What is image stabilisation?
Image stabilisation is designed to enable you to take sharp images at slower shutter speeds than normal. Here’s the lowdown.
There’s an old guide that allows you to estimate the shutter speed that you need to use to avoid blur when you’re hand-holding your camera. All you need to do is select a shutter speed that’s at least the reciprocal of the effective focal length of the lens that you’re using. So if you’re using a 100mm lens, you need to use a shutter speed that’s at least 1/100sec on a full-frame camera – or 1/150sec if you’re shooting with an APS-C format camera.
However, it’s usually possible to shoot at lower shutter speeds if your camera or lens (or both) have image stabilisation built-in. Most manufacturers quote an extension value, often 3EV, 4EV, 4.5EV or more. For every EV or stop quoted you should be able to halve the safe-shutter speed, but bear in mind these tests are done in lab conditions and you need to find your own limit.

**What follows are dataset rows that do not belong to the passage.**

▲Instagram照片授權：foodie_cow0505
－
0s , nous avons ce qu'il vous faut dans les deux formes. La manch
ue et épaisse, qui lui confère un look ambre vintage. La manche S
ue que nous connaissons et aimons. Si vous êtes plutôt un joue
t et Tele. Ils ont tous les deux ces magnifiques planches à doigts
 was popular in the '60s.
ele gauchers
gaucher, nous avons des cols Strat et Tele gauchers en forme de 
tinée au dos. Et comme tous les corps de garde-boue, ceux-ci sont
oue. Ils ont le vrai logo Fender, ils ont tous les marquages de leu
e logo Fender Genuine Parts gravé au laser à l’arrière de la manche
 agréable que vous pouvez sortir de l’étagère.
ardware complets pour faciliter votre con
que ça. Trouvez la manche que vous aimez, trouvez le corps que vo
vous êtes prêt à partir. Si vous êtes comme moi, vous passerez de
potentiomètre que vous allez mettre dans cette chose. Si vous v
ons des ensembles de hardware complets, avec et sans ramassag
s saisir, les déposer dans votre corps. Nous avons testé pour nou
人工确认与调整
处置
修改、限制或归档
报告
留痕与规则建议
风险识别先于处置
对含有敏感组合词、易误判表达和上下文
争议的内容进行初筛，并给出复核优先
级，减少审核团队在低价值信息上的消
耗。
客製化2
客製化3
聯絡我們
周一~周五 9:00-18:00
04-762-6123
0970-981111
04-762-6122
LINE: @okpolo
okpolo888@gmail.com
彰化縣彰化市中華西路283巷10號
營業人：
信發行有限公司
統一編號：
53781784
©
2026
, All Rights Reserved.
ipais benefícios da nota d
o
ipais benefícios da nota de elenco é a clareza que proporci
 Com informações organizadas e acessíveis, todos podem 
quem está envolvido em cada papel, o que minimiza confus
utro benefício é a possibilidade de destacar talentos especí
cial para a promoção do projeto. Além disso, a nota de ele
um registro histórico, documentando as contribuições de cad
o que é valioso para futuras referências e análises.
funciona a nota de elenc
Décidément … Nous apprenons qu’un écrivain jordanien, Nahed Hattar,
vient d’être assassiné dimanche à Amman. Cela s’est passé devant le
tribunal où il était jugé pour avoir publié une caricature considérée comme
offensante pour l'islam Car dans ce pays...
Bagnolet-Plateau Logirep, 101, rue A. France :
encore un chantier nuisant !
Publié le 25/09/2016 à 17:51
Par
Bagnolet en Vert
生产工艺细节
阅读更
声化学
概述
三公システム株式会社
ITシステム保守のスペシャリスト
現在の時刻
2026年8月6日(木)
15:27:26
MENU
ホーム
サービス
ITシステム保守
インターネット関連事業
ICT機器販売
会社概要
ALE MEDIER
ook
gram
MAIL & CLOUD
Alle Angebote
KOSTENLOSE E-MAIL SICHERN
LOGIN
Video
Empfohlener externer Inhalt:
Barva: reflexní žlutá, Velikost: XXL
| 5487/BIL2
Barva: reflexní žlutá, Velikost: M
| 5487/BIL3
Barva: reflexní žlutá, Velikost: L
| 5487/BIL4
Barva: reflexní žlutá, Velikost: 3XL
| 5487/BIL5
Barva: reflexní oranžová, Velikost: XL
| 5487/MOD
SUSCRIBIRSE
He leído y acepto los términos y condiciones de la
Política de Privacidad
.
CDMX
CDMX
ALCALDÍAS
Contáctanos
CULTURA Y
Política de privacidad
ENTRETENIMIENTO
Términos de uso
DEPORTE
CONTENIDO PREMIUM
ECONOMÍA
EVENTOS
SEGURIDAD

The first stabilisation systems designed for photography were developed with film in mind, so they were built into lenses. A stabilised lens has an element or group of elements that can be moved to compensate for those tiny movements that you make as you hold a camera.
If you turn the stabilisation off on a telephoto lens like the Canon EF 70-200mm f/2.8L IS II USM you’ll see much more shake through the viewfinder.

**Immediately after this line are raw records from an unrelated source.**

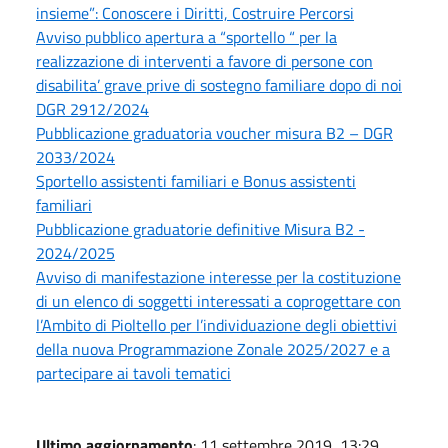
insieme”: Conoscere i Diritti, Costruire Percorsi
Avviso pubblico apertura a “sportello “ per la
realizzazione di interventi a favore di persone con
disabilita’ grave prive di sostegno familiare dopo di noi
DGR 2912/2024
Pubblicazione graduatoria voucher misura B2 – DGR
2033/2024
Sportello assistenti familiari e Bonus assistenti
familiari
Pubblicazione graduatorie definitive Misura B2 -
2024/2025
Avviso di manifestazione interesse per la costituzione
di un elenco di soggetti interessati a coprogettare con
l’Ambito di Pioltello per l’individuazione degli obiettivi
della nuova Programmazione Zonale 2025/2027 e a
partecipare ai tavoli tematici
Ultimo aggiornamento
: 11 settembre 2019, 13:29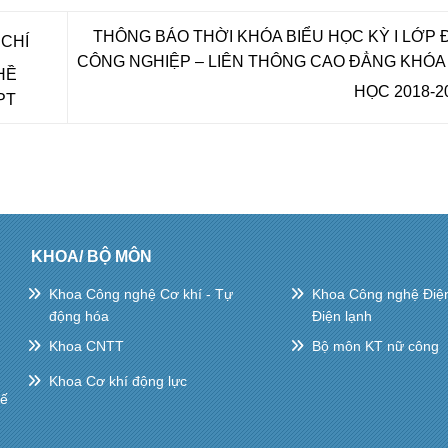
THÔNG BÁO THỜI KHÓA BIỂU HỌC KỲ I LỚP 
CHÍ
CÔNG NGHIỆP – LIÊN THÔNG CAO ĐẲNG KHÓA
HỀ
HỌC 2018-2
PT
KHOA/ BỘ MÔN
Khoa Công nghệ Cơ khí - Tự
Khoa Công nghệ Điện 
động hóa
Điện lạnh
Khoa CNTT
Bộ môn KT nữ công
Khoa Cơ khí động lực
hế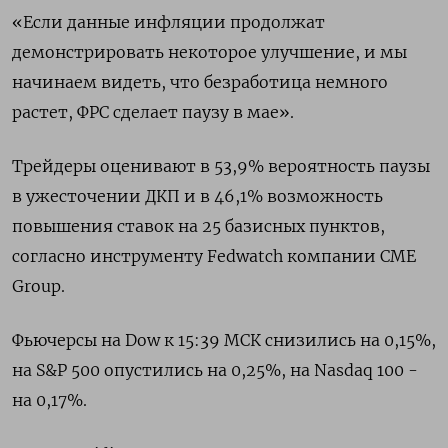
«Если данные инфляции продолжат
демонстрировать некоторое улучшение, и мы
начинаем видеть, что безработица немного
растет, ФРС сделает паузу в мае».
Трейдеры оценивают в 53,9% вероятность паузы
в ужесточении ДКП и в 46,1% возможность
повышения ставок на 25 базисных пунктов,
согласно инструменту Fedwatch компании CME
Group.
Фьючерсы на Dow к 15:39 МСК снизились на 0,15%,
на S&P 500 опустились на 0,25%, на Nasdaq 100 -
на 0,17%.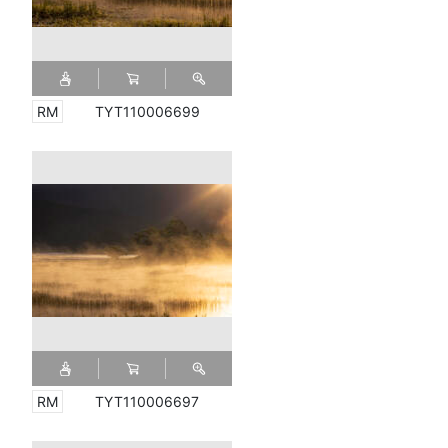
TYT110006699
TYT110006697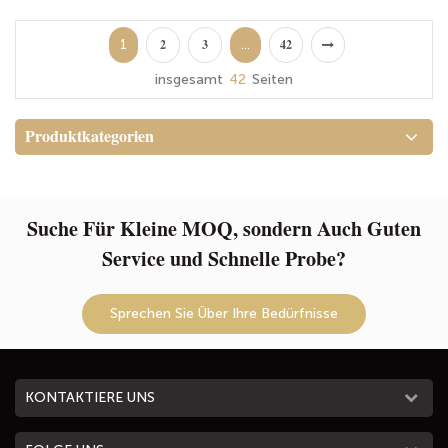
individuellem Logo | OEM-
Aufbewahrungstasche für
Handytasche mit individuellem
– Individuelle
und ODM-Service
die Hand (OEM/ODM
Logo | OEM- und ODM-Service
Aufbewahrungstasche für die
verfügbar)
1
...
2
3
42
Hand (OEM/ODM verfügbar)
insgesamt
42
Seiten
Produktkategorien
Suche Für Kleine MOQ, sondern Auch Guten
Service und Schnelle Probe?
Sprechen Sie Über Ihre Bedürfnisse
KONTAKTIERE UNS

The Olympus OM-D E-M1 II’s
hybrid stabilisation system is so good that with wide-angle lenses some photographers are able to take hand-held shots shutter speeds measured in seconds. It’s also extremely useful when you’re shooting video hand-held.
Movement sensors detect the speed, size and direction of the movement and then shift the stabilisation element to compensate and keep the image of the subject at the same point on the sensor or film frame, thus reducing blur.
Canon, Nikon, Panasonic, Sigma and Tamron all produce stabilised lenses.
The advantage of a lens-based system is that it’s perfectly suited to the focal length of lens in use and it’s able to make the large corrections that are required with long telephoto optics.
Cameras with sensor-based stabilisation have the same type of movement detectors as a stabilised lens – but instead of moving a lens element to compensate, the image sensor is shifted. This type of stabilisation is sometimes called sensor-shifting or in-body image stabilisation (IBIS).
Olympus, Pentax and Sony have been the main exponents of sensor-based stabilisation. The benefit of an in-body system is that it can be used with any lens that can be mounted on the camera.
Lens and sensor-based stabilisation has proved extremely useful over the years but now Olympus, Panasonic and Sony have started to use both together to create hybrid systems that have far great stabilising power. The benefit of a hybrid system is that the camera can choose type of stabilisation to use for any given situation. It can also correct a wider range of movements, with 5-axis no being typical.